%%
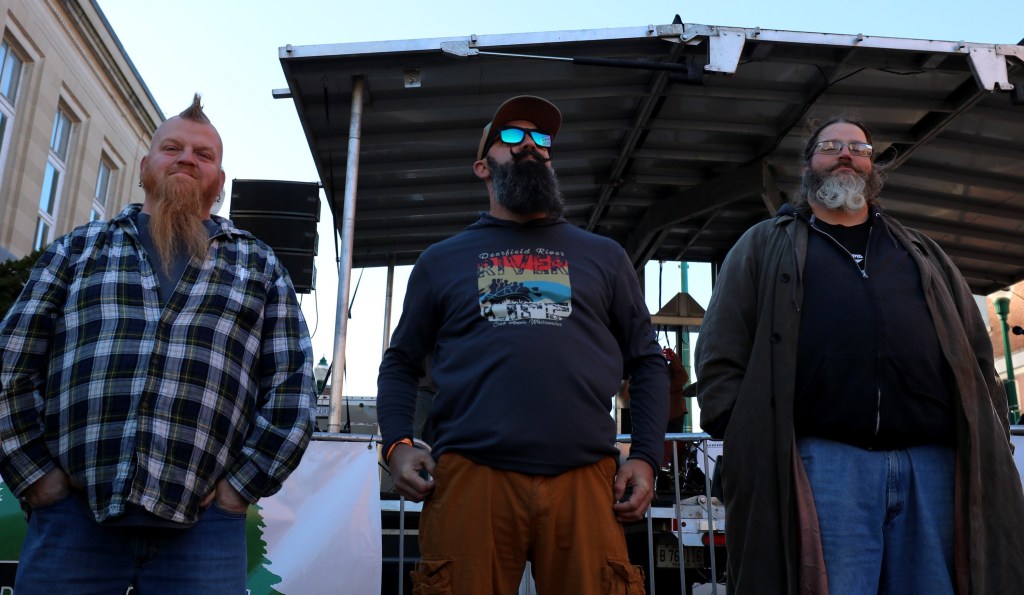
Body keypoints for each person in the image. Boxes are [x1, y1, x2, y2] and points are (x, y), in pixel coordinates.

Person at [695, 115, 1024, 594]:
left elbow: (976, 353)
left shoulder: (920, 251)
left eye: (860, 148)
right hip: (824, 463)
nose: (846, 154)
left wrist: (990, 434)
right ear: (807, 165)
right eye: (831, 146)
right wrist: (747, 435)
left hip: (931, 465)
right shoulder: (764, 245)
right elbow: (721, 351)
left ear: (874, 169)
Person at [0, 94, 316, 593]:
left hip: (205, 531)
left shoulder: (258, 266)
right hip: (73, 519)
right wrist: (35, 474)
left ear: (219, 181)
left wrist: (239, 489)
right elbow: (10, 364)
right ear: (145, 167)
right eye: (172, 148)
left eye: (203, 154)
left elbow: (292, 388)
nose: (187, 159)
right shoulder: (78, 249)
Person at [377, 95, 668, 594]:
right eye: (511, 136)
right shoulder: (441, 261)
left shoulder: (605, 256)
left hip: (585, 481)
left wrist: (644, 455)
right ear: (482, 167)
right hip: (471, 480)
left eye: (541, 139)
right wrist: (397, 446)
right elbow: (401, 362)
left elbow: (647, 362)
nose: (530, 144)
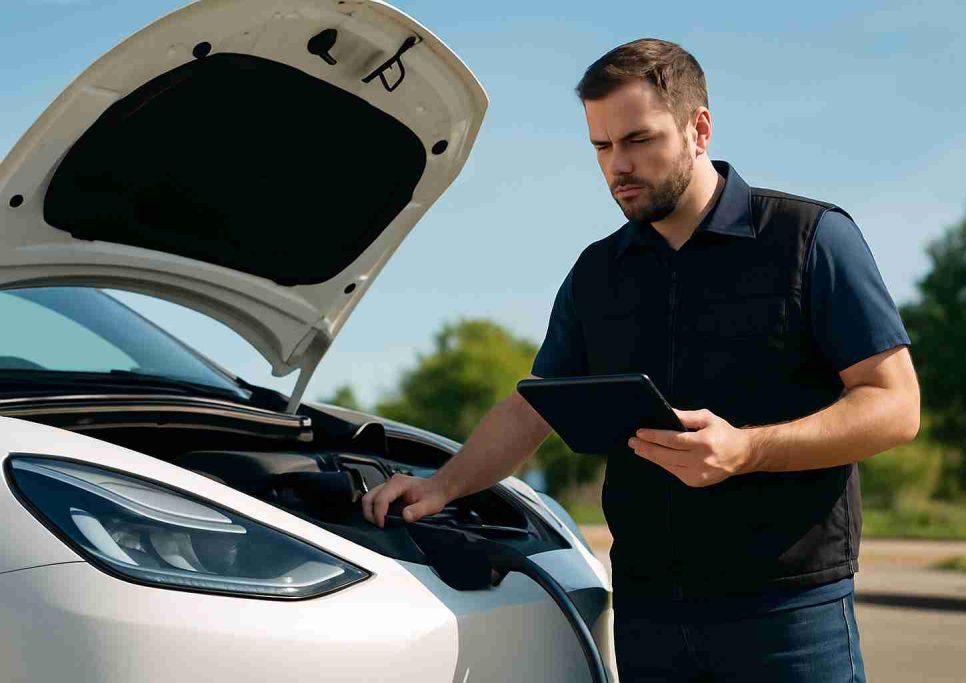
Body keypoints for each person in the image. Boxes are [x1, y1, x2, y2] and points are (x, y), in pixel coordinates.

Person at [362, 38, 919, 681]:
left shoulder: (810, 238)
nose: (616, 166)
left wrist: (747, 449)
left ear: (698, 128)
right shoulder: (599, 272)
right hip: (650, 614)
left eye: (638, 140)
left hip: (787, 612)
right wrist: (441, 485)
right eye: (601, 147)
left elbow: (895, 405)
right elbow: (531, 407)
%%
%%
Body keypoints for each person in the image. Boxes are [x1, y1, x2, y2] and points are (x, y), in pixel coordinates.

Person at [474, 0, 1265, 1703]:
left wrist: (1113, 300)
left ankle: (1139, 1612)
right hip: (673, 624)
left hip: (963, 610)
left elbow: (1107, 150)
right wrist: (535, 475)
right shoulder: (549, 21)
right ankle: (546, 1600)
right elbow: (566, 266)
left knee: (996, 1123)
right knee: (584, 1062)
%%
Work request:
Within the listing above, filter for lines holding the string "wrist" and copy each one.

Answer for this exercise:
left wrist: (990, 434)
right wrist: (747, 435)
right wrist: (35, 474)
left wrist: (239, 489)
left wrist: (644, 455)
right wrist: (397, 446)
left wrist: (747, 449)
right wrist: (441, 485)
left wrist: (1113, 300)
right wrist: (535, 475)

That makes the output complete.